TASK DETAILS ::
Look through the entries for the string "caused" and copy every line where it shows up.

SOURCE INFORMATION ::
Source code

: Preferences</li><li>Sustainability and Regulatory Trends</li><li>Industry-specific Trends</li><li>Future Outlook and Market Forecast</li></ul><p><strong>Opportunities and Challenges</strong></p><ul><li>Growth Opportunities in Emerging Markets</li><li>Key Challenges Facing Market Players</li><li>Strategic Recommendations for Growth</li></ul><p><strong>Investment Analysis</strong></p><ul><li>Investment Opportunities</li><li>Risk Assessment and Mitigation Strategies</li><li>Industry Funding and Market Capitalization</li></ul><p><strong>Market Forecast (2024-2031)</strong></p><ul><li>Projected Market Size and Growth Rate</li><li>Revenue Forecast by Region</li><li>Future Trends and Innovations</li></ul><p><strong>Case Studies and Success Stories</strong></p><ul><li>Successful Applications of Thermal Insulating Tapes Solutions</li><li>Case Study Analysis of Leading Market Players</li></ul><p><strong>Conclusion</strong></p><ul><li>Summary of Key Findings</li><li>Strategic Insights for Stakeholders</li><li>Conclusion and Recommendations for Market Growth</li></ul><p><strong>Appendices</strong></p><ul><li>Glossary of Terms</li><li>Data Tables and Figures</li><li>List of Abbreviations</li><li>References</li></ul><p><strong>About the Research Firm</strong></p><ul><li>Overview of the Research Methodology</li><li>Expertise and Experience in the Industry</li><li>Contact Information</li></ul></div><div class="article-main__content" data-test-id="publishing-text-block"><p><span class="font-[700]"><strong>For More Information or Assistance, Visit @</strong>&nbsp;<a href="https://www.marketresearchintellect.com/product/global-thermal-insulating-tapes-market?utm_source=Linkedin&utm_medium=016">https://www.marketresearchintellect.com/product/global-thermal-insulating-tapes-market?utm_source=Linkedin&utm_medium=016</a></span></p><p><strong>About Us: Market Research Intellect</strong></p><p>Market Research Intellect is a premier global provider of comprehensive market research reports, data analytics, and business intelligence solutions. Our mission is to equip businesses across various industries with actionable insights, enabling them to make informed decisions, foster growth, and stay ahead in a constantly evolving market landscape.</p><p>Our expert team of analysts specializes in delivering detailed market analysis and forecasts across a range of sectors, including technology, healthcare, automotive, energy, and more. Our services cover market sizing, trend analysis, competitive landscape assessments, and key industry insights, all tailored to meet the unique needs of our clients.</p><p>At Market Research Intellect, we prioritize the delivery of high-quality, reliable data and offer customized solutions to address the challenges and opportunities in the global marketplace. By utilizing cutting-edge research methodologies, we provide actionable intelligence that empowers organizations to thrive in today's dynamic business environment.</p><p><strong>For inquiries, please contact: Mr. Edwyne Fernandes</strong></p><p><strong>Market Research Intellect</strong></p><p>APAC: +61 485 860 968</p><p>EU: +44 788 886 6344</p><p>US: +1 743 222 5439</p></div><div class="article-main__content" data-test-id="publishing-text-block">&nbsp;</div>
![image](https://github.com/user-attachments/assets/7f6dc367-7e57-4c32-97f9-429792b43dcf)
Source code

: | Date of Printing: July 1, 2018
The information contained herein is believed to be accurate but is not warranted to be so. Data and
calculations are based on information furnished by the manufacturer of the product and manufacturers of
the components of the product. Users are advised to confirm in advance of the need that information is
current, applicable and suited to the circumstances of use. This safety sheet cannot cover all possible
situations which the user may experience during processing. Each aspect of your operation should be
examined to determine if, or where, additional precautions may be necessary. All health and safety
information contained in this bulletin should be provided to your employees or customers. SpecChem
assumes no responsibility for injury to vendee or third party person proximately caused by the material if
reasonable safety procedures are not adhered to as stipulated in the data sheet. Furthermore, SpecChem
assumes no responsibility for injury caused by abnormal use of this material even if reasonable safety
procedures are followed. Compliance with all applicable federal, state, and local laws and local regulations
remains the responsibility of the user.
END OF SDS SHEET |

SOLUTION BELOW ::
assumes no responsibility for injury to vendee or third party person proximately caused by the material if
assumes no responsibility for injury caused by abnormal use of this material even if reasonable safety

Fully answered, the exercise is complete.